Computerized Testing: More Questions than Answers

Despite many unresolved technical and equity-related problems, test-makers are plunging headlong into new computerized methods of administering multiple-choice exams. Unfortunately, simply automating bad tests does nothing to solve their long-standing problems and may actually compound them.

The Educational Testing Service (ETS), for example, introduced its computerized Graduate Record Exam in October 1992, and has begun working on a computerized SAT. The National Council of Architectural Registration Boards already uses an ETS manufactured computerized test as part of its professional licensing process. Computerized tests are also part of ETS new generation of teacher tests, the Praxis Series, and the National Council Licensure Examination for nurses is only available on computer. In addition, many colleges, universities, and public school districts are using computerized placement tests.

Proponents of computerized testing praise its ability to provide immediate score reporting and faster and more flexible test scheduling (a test can be offered several times a week rather than a few times per year). They also point to the efficiency of Computerized Adaptive Testing (CAT), which provides a final score with fewer items in a shorter period of time than conventional paper-and-pencil, multiple-choice tests. In the future, computerized testing may also offer a greater scope of types of items through the use of graphics and video. But the new tests are being rushed into operation before adequate evidence of either their comparability to current exams or their fairness have been collected.

Unresolved Problems

Test-makers claims that the scores of computerized and pencil-and-paper tests are equivalent are inadequately supported. In fact, research studies find there usually is a difference. Most studies show higher scores for paper-and-pencil exams, but a few have found advantages for those who take computerized tests. These averages may mask individual variations. Some respondents may still get lower scores even if the average score increases. Also, some types of questions perform differently on the two types of tests.1

Computerized tests constrain test-takers compared to paper-and-pencil tests. With computerized versions, test-takers are unable to underline text, scratch out eliminated choices and work out math problems — all commonly-used strategies. Studies also suggest that computer screens take longer to read than printed materials, and that it is more difficult to detect errors on computer screens.1

Most computerized tests show only one item on the screen at a time, preventing test-takers from easily checking previous items and the pattern of their responses, two other practices known to help test-takers. Scrolling through multiple screens does not allow side-by-side comparisons.

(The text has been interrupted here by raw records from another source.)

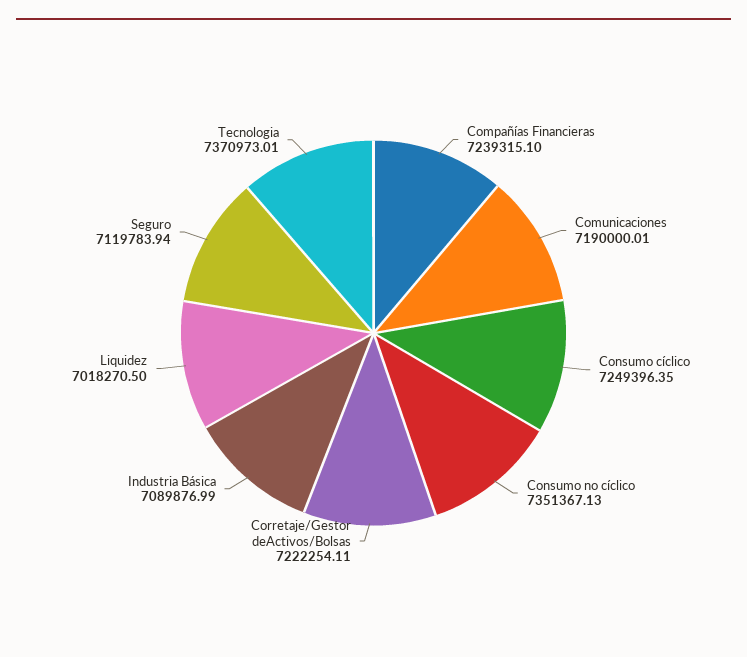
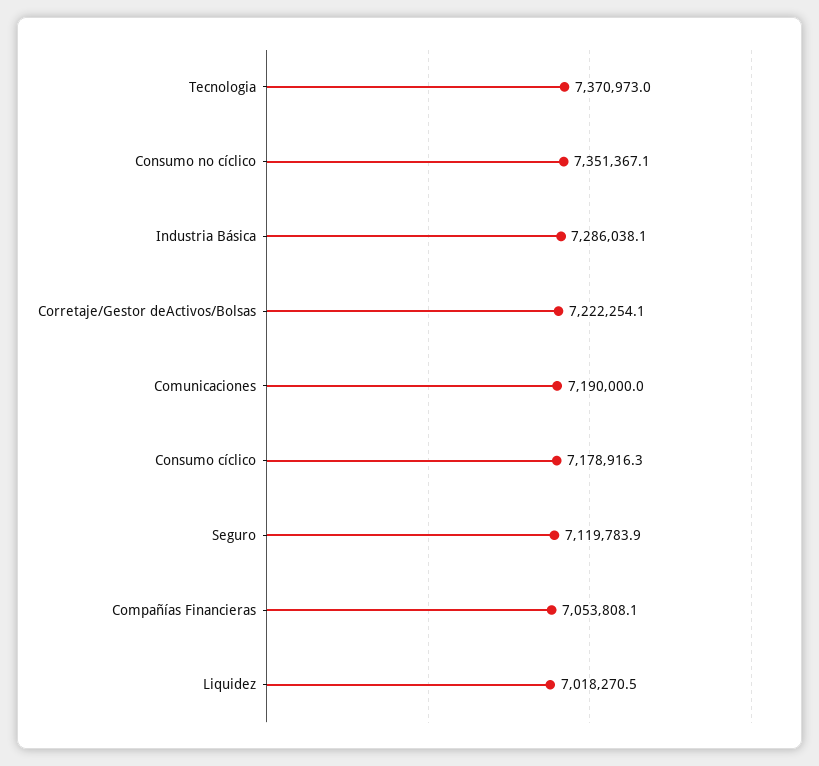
  {
-   "Compañías Financieras": 7239315.1,
+   "Compañías Financieras": 7053808.1,
    "Comunicaciones": 7190000.01,
-   "Consumo cíclico": 7249396.35,
+   "Consumo cíclico": 7178916.3,
    "Consumo no cíclico": 7351367.13,
    "Corretaje/Gestor deActivos/Bolsas": 7222254.11,
-   "Industria Básica": 7089876.99,
+   "Industria Básica": 7286038.1,
    "Liquidez": 7018270.5,
    "Seguro": 7119783.94,
    "Tecnologia": 7370973.01
  }

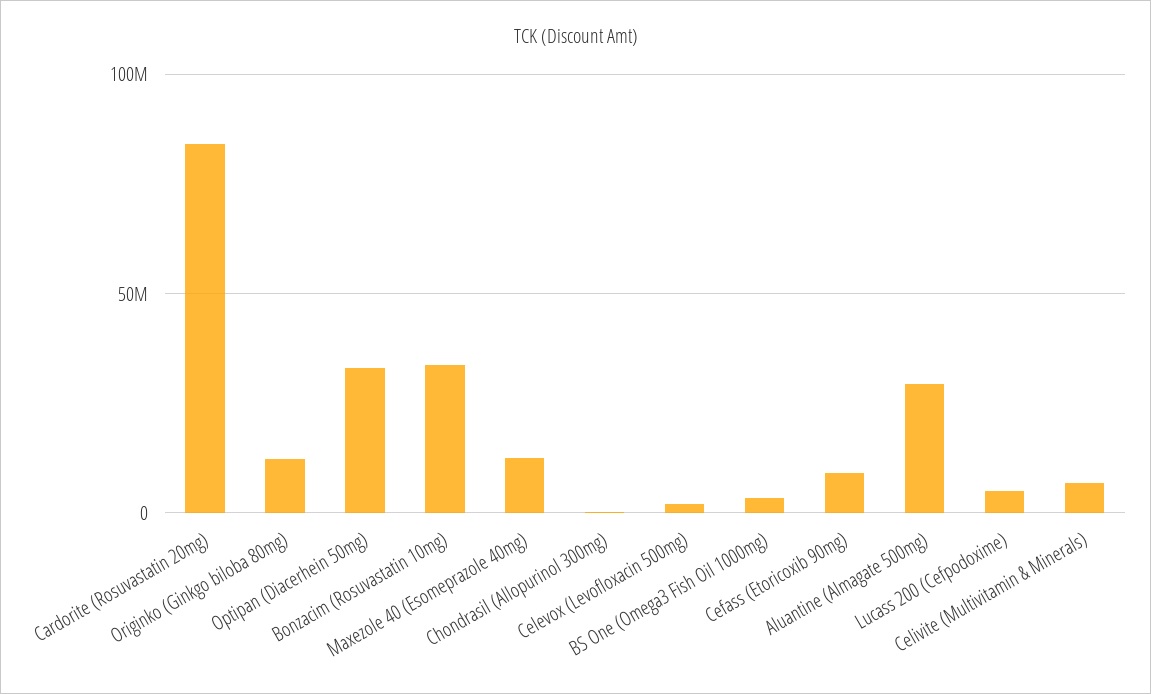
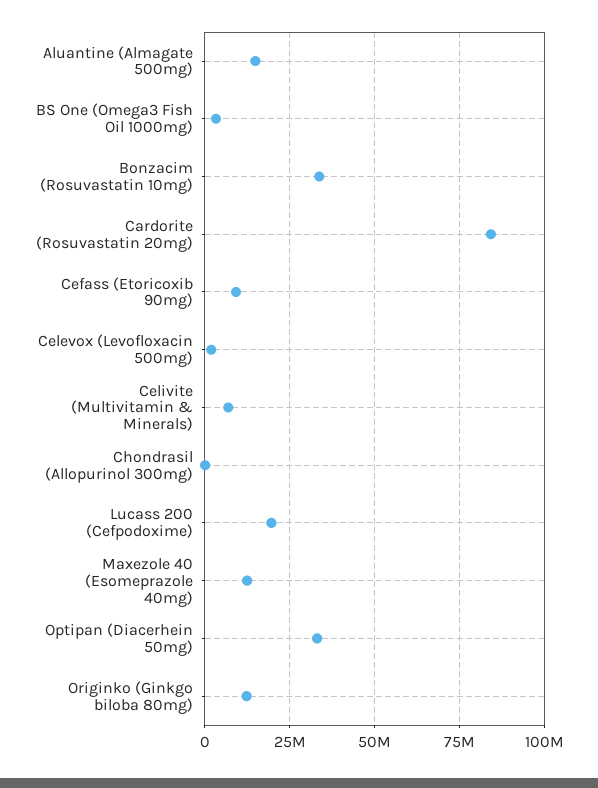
  {
    "Cardorite (Rosuvastatin 20mg)": 85000000,
    "Originko (Ginkgo biloba 80mg)": 12500000,
    "Optipan (Diacerhein 50mg)": 32500000,
    "Bonzacim (Rosuvastatin 10mg)": 32500000,
    "Maxezole 40 (Esomeprazole 40mg)": 12500000,
    "Chondrasil (Allopurinol 300mg)": 0,
    "Celevox (Levofloxacin 500mg)": 2500000,
    "BS One (Omega3 Fish Oil 1000mg)": 2500000,
    "Cefass (Etoricoxib 90mg)": 10000000,
-   "Aluantine (Almagate 500mg)": 30000000,
+   "Aluantine (Almagate 500mg)": 15000000,
-   "Lucass 200 (Cefpodoxime)": 5000000,
+   "Lucass 200 (Cefpodoxime)": 20000000,
    "Celivite (Multivitamin & Minerals)": 7500000
  }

Test-takers with the ability to manipulate computer keys rapidly may be favored by long passages that require reading through many screens.

Test-makers may try to use computerizd exams to circumvent Truth-in-Testing disclosure requirements. ETS has not revealed how it intends to continue making test questions and answers available to university admissions test-takers.

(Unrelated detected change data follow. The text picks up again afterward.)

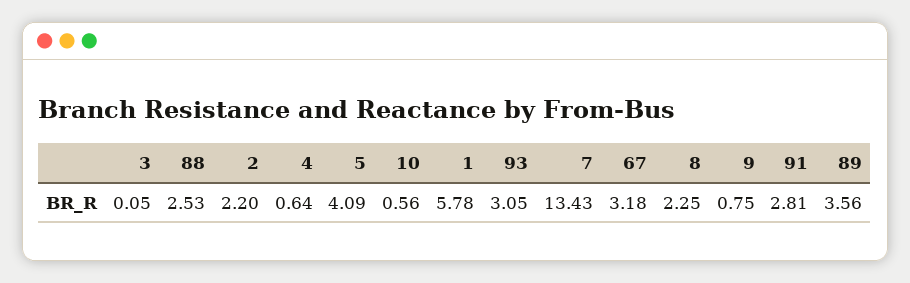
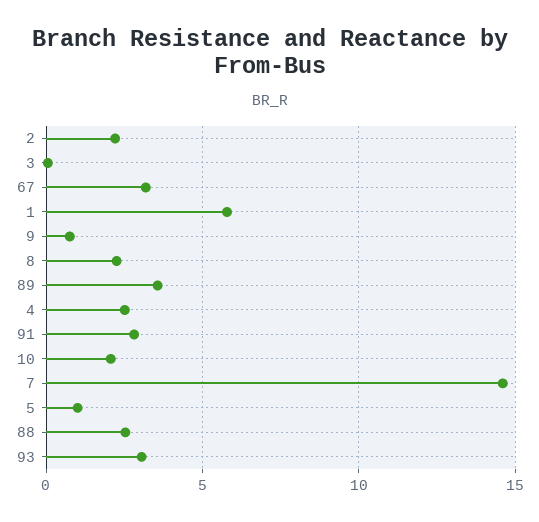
  {
    "3": 0.05,
    "88": 2.53,
    "2": 2.2,
-   "4": 0.64,
+   "4": 2.5,
-   "5": 4.09,
+   "5": 1,
-   "10": 0.56,
+   "10": 2,
    "1": 5.78,
    "93": 3.05,
-   "7": 13.43,
+   "7": 14.5,
    "67": 3.18,
    "8": 2.25,
    "9": 0.75,
    "91": 2.81,
    "89": 3.56
  }

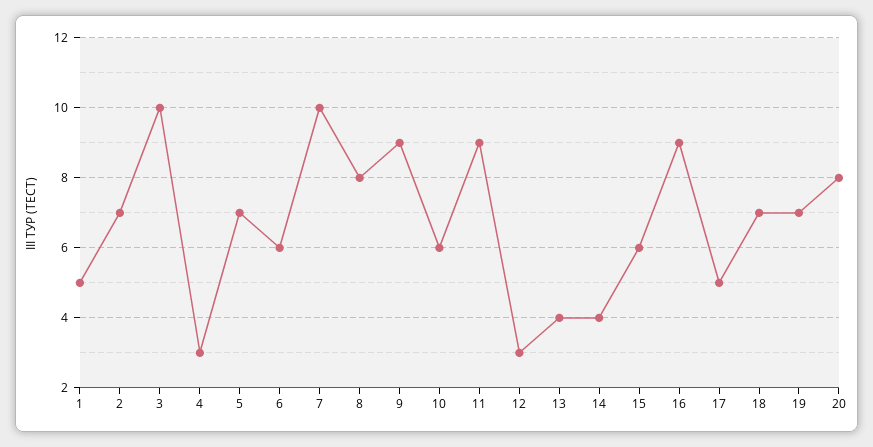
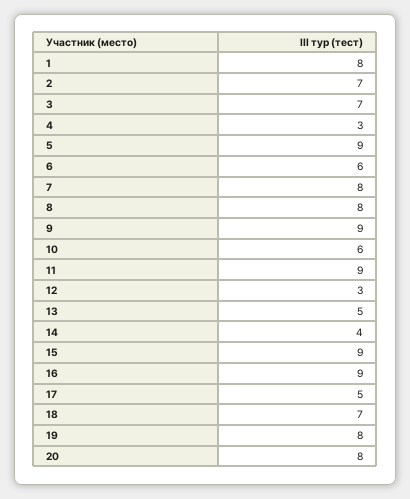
  {
-   "1": 5,
+   "1": 8,
    "2": 7,
-   "3": 10,
+   "3": 7,
    "4": 3,
-   "5": 7,
+   "5": 9,
    "6": 6,
-   "7": 10,
+   "7": 8,
    "8": 8,
    "9": 9,
    "10": 6,
    "11": 9,
    "12": 3,
-   "13": 4,
+   "13": 5,
    "14": 4,
-   "15": 6,
+   "15": 9,
    "16": 9,
    "17": 5,
    "18": 7,
-   "19": 7,
+   "19": 8,
    "20": 8
  }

Computers may worsen test bias. The performance gap which already exists on multiple-choice tests between men and women, ethnic groups, and persons from different socioeconomic backgrounds could widen as a result of computerized testing.

Schools with large minority or low-income populations are far less likely to have computers, and poor and minority children are much less likely to have computers at home 2,3. White students are more likely to have earned computer science credit than either African American or Hispanic students3.

The additional cost of computerized tests is certain to have a large effect on who chooses to take them. Poorer students are unlikely to take the computerized GRE, for example, because it costs nearly twice as much as the paper-and-pencil version.

Girls may be adversely affected by computerized tests. A much greater number of females than males report no school access to computers, no computer learning experiences, and limited knowledge about computers3. In addition, computer anxiety is much more prevalent among females than males4, with Black females reporting the greatest anxiety5.


1 Bugbee, A.C. & Bernt, F.M. Testing By Computer: Findings in Six Years of Use 1982-1988, Journal of Research on Computing in Education (Vol. 23, #1, pp. 87-100, 1990).

2 Sutton, R. Equity and Computers in the Schools: A Decade of Research, Review of Educational Research (Vol. 61, #4, pp. 475-503, 1991).

3 Urban, C.M. Inequities in Computer Education Due to Gender, Race, and Socioeconomic Status, (Exit Project, Indiana University, 1986).

4 Moe, K.C. & Johnson, M.F. Participants Reactions to Computerized Testing, Journal of Educational Computing Research (Vol. 4, #1, pp. 79-86, 1988).

5 Legg, S.M. & Buhr, D.C. Computerized Adaptive Testing with Different Groups, Educational Measurement: Issues and Practice (Summer, 1992, pp. 23-7).